If your boss violates your rights under HIPPA, you can file a complaint with the U.S. Department of Health and Human Services Office for Civil Rights (http://www.hhs.gov/ocr/hipaa). For more information on your rights under HIPPA and how to file complaints, visit the Health Privacy Project web site (http://www.healthprivacy.org). There you’ll also find summaries and links to various state laws, which may offer more medical privacy on the job, depending on where you live.

Cameras, Cameras, Everywhere

The Annoyance:

I can’t go to the bathroom without passing under the ever watchful eye of a surveillance camera. Company management says the cameras are there for our protection, but I can’t help feeling like I’m being spied on. Is there anything I can do to stop it?

The Fix:

With few exceptions, employers are free to videotape you if you’re in a public or open area, or if you’ve given your consent to be taped. (You may have given consent without knowing it; for example, by accepting an employee handbook that had information about the company’s monitoring policies buried inside it.) If they’re filming you while you’re in your skivvies, though, the law may be on your side.

According to privacy attorney Parry Aftab, “when the video surveillance is hidden, or records areas generally considered ‘private,’ such as rest rooms or dressing rooms, the courts have been divided on whether an invasion of privacy has occurred.” The key is where the court is located and whether it determines you have a “reasonable expectation of privacy.”

For example, in January 2002 the U.S. Supreme Court let stand a decision barring Consolidated Freightways from placing hidden cameras in employee restrooms, despite a collective bargaining agreement with a local Teamsters union that allowed such surveillance.
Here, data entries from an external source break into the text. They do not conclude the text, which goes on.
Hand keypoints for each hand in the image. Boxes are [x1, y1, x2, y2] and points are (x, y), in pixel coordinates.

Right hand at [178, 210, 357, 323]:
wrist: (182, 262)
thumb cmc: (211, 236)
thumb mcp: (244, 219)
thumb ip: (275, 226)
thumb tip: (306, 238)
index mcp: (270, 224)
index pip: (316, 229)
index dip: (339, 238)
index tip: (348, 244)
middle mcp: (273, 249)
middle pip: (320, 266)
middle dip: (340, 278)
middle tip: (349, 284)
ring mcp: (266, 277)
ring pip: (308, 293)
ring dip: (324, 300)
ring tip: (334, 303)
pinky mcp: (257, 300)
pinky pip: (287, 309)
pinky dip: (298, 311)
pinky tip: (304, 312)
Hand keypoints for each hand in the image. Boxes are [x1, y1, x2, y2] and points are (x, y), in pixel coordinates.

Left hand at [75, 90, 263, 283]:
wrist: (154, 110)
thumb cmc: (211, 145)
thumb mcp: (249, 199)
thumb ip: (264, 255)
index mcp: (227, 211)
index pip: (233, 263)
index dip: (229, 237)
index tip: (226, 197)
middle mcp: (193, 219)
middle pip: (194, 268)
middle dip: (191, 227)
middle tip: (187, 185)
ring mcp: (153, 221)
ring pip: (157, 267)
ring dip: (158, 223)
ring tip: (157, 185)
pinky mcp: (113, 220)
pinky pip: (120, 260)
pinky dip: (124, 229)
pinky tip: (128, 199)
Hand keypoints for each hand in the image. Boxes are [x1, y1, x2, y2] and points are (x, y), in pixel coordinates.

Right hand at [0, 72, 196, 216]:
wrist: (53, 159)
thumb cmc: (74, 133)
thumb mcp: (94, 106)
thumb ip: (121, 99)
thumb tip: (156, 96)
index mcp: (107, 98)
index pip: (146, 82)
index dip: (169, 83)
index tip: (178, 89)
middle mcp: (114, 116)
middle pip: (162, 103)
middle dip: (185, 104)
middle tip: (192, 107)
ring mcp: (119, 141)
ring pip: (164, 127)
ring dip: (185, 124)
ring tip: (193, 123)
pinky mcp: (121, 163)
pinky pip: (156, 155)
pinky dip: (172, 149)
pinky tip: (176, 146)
The cameras were found to violate a California state law barring such “toiletcams.” The state of Connecticut also bars video cameras from areas such as employee lounges or locker rooms. If your state has statutes prohibiting invasions of privacy (as California, Connecticut, and Massachusetts do), your odds of prevailing in court are much better. Of course, bringing suit is a last resort. You may have better luck by banding together with similarly aggrieved coworkers and asking your employer to remove cameras placed in sensitive areas. (For more on monitoring, see Aftab’s site at http://www.aftab.com/videotapinglaw.htm.)

The Searchers

The Annoyance:

My employer insists on searching my office, my desk, even my backpack. What gives her the right?

The Fix:

The real question is, what can prevent her from doing this? And the sad answer is, not much. A 1999 survey by the Society for Human Resource Management and The Wall Street Journal’s http://CareerJournal.com site found that nearly half of HR managers thought it perfectly acceptable for an employer to search an employee’s office or desk. (Not surprisingly, only one in five job seekers considered this a reasonable search.)
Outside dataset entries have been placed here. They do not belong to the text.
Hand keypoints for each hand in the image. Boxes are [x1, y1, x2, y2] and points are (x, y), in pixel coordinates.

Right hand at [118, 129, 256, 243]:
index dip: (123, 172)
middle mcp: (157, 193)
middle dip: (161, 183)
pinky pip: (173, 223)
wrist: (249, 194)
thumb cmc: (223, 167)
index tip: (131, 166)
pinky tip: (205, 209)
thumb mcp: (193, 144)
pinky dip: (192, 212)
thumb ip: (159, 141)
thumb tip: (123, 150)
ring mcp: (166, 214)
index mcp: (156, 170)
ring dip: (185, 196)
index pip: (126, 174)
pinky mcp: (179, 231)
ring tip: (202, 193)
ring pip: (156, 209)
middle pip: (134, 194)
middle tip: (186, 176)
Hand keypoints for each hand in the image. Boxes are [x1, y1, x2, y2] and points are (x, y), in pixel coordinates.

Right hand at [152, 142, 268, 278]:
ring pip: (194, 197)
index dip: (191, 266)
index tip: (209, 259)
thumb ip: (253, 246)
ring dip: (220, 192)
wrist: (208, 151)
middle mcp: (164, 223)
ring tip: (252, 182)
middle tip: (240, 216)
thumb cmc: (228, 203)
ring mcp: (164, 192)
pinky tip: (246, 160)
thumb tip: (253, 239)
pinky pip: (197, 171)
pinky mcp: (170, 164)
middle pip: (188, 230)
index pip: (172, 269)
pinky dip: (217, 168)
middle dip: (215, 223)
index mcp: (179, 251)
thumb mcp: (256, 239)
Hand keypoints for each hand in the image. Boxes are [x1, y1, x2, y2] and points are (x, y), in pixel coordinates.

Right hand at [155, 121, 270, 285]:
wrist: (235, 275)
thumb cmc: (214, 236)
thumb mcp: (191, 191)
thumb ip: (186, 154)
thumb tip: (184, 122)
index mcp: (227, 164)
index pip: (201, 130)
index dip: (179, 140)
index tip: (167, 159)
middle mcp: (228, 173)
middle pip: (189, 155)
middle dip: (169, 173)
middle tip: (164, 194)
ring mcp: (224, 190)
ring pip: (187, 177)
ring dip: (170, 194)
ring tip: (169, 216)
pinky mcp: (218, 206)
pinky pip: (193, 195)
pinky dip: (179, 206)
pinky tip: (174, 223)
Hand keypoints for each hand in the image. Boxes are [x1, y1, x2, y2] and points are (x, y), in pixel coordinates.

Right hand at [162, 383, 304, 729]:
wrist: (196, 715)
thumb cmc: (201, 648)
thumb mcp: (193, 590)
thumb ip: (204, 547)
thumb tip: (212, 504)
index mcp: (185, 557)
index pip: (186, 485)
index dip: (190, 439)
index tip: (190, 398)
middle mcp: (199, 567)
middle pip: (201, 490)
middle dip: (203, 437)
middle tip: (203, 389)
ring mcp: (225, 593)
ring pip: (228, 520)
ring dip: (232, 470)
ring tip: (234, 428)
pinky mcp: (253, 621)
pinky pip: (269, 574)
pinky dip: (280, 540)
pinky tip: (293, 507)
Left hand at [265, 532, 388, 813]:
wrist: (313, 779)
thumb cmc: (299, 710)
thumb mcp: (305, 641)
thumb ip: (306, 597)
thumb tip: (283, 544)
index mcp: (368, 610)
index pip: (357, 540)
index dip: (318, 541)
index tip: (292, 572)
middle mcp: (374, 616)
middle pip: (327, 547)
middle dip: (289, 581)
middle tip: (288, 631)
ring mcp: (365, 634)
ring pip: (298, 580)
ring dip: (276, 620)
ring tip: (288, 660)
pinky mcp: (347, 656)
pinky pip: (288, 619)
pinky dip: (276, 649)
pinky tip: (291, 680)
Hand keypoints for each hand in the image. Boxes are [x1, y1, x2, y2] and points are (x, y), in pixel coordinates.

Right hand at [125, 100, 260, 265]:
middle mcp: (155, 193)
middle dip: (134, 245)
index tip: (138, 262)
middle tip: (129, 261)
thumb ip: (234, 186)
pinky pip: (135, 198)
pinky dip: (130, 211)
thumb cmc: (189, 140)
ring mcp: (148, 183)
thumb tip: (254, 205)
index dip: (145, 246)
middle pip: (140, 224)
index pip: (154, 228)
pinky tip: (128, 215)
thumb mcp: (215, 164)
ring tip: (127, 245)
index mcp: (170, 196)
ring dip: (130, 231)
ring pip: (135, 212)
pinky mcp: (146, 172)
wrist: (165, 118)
In this area, public sector employees may be able to lean on Fourth Amendment protections against unlawful search and seizure. With private companies, the law leans the other way. Your employer generally needs a valid reason for the search—such as suspicion of theft. And, as with video and electronic monitoring, the search shouldn’t impinge on reasonable expectations of privacy. If you work in an office where personal searches are rare, and your employer has no reason to suspect you of wrongdoing, your expectation of privacy may be fairly high. If you work in a jewelry store where employee bags are periodically checked, your expectations should be much lower.